Aims and scope

Nutrient Cycling in Agroecosystems considers manuscripts dealing with all aspects of carbon and nutrient cycling as well as management and examining their effect in ecological, agronomic, environmental and economic terms. Target agroecosystems include field crop, organic agriculture, urban or peri-urban agriculture, horticulture, bioenergy, agroforestry, livestock, pasture, and fallow systems as well as their system components such as plants and the fertility, chemistry, physics or faunal and micro-biology of soils. The scale of observation is the cycles in the soil-plant-animal system on or relevant to a field or watershed level as well as inputs from or losses to the anthroposphere, atmosphere and hydrosphere. Studies should thus consider the wider system in the examination of cycling and fluxes in agroecosystems or their components. These may include typically multi-year field observations, farm gate budgets, watershed studies, life cycle assessments, enterprise and economic analyses, or regional and global modeling. Management objectives may not only include the maximization of food, fiber and fuel production, but also its environmental and economic impact. The results must allow mechanistic conclusions of broad applicability and distinguish itself from empirical results or case studies of merely local or regional importance. If unsure whether a study fits into this scope, please contact the editor with a brief inquiry before manuscript submission.

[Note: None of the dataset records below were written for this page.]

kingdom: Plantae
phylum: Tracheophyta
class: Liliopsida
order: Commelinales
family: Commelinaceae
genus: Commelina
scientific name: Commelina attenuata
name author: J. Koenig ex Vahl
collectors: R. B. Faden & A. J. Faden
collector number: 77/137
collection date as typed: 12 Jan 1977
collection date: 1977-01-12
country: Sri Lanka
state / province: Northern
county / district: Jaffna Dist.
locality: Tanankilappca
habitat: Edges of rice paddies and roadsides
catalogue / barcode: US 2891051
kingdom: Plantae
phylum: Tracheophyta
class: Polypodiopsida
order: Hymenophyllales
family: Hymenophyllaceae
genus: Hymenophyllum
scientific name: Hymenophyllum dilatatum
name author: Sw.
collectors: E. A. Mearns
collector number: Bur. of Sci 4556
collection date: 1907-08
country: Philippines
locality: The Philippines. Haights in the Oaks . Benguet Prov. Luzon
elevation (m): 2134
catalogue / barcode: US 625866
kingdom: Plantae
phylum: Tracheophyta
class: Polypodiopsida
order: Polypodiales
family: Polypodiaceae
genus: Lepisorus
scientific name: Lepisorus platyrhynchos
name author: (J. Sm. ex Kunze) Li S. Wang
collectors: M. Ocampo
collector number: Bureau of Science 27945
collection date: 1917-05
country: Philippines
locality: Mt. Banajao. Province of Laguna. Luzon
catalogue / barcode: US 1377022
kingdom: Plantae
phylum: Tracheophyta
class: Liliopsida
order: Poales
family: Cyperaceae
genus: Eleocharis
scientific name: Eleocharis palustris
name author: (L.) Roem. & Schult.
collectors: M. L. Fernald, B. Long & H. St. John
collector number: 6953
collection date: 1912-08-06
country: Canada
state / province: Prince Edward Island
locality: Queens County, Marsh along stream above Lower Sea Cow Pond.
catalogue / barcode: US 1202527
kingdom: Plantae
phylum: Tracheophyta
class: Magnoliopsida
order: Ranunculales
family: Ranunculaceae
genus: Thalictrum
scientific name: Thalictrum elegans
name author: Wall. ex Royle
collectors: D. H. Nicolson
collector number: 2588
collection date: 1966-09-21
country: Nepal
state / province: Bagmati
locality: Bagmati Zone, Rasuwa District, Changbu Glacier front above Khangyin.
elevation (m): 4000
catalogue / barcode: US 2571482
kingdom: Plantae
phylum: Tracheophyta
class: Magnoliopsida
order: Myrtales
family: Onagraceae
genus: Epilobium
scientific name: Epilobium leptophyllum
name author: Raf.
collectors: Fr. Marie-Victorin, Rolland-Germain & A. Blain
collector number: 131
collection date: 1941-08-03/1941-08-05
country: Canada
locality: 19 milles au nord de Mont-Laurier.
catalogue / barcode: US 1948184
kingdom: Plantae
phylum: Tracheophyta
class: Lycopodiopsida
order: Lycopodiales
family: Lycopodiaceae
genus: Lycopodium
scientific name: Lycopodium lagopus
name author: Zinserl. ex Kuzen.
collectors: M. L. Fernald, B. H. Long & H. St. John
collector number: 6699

Nutrient Cycling in Agroecosystems provides timely publication of papers and rapid communications based on original research as well as reviews, perspectives and commentaries of interest to an international readership. Reviews cover important research topics by not only summarizing published research but by providing new insights and concepts through innovative data analysis and synthesis. Perspectives succinctly discuss emergent ideas, controversial concepts, or policy issues with respect to carbon and nutrient cycles in agroecosystems and typically focus on one issue rather than cover an entire topic. Commentaries provide very brief responses to previous publications in this or other journals by expanding on published data, raising questions or highlighting broader issues without primarily providing a critique to the data. Reviews are solicited by the editors, but proposals are highly encouraged. Proposals of perspectives and commentaries typically originate from authors but have to be approved by the editor. Detailed format requirements are outlined in the guide to authors. Special issues are solicited by the editor or proposed by individuals or groups to cover a specific topic and are subject to the same rigorous review as individual submissions. All contributions should be submitted in English.